This bundle includes the 'Phonetic Science for Clinical Practice, Second Edition textbook and companion transcription and application workbook. The books are intended to serve as an introductory, one-term resource for undergraduate phonetics courses in communication sciences and disorders. The textbook begins by introducing the fundamental tool of transcription-the International Phonetic Alphabet-while also presenting the science underlying that set of symbols. The goal of this text is to teach students how to think about the data being transcribed-in other words, how to think like a phonetician. Every chapter begins with Learning Objectives and an Applied Science problem and question-a research- or clinical-based question that can be answered by applying the phonetic science concepts covered in that chapter. By the end of the chapter, students will revisit the question and be asked to solve the problem posed. Students studying communication sciences and disorders and practicing speech-language pathologists or audiologists will be more successful in their clinical work if they understand the science that underlies the tool of transcription. In each chapter there are also several diverse clinical examples to review the application of concepts covered. The workbook allows students to practice phonetic transcription and includes a variety of practice exercises such as fill-in-the-blank, short-answer, and multiple creative transcription activities. The questions are closely connected to the textbook, allowing students to review chapter material and quiz themselves in an efficient manner. Both books in the bundle come with access to supplementary materials on a PluralPlus companion website. See the inside front covers of each book for instructions.
Kathy J. Jakielski, Ph.D., CCC-SLP is the Florence C. and Dr. John E. Wertz Professor in Liberal Arts and Sciences at Augustana College in Rock Island, Illinois where she serves as Professor and Chair of the Department of Communication Sciences and Disorders. She has over 35 years of clinical experience working with children, adolescents, and young adults with severe speech impairment, including Childhood Apraxia of Speech (CAS).
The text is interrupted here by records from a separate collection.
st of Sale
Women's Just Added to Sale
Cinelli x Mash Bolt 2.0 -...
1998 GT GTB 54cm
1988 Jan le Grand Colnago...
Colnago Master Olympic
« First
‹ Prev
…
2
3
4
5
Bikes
For the past 20 years she has conducted research on genetic bases, differential diagnosis, and intervention efficacy on children with CAS. The study of phonetic science underlies all of the work in which she is engaged. She has been teaching an introduction to phonetics course to undergraduate students continuously for the past 22 years. After spending most nights dreaming in phonetic symbols, teaching the next generation of speech-language pathologists about how to apply phonetic science to increase their understanding of typical and disordered speech acquisition is what gets her out of bed each morning.
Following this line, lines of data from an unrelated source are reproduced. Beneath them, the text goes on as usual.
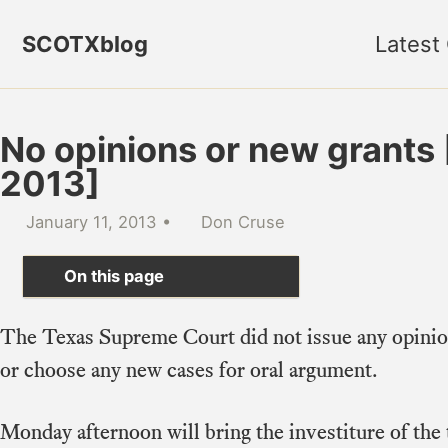
Skip to primary navigation
Skip to content
Skip to footer
SCOTXblog
Latest
No opinions or new grants [
2013]
January 11, 2013
Don Cruse
On this page
The Texas Supreme Court did not issue any opini
or choose any new cases for oral argument.
Monday afternoon will bring the investiture of the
Christina Gildersleeve-Neumann, PhD, CCC-SLP, ASHA Fellow, is Professor and Department Chair in the Speech and Hearing Sciences Department at Portland State University in Portland, Oregon. She first fell in love with phonetics when she was an undergraduate majoring in German, discovering how a set of symbols could capture the spoken similarities and differences between the many languages she was dabbling in then. This fascination with sound carried her through a first career in international education, later becoming her focus as a graduate student discovering the field of communication sciences and disorders. She has now spent 27 years as a speech-language pathologist and 23 years as a professor, focusing her research, clinical, and academic expertise on speech sound development and disorders in monolingual and bilingual children. The first class she ever taught was phonetics, and it remains her favorite to this day!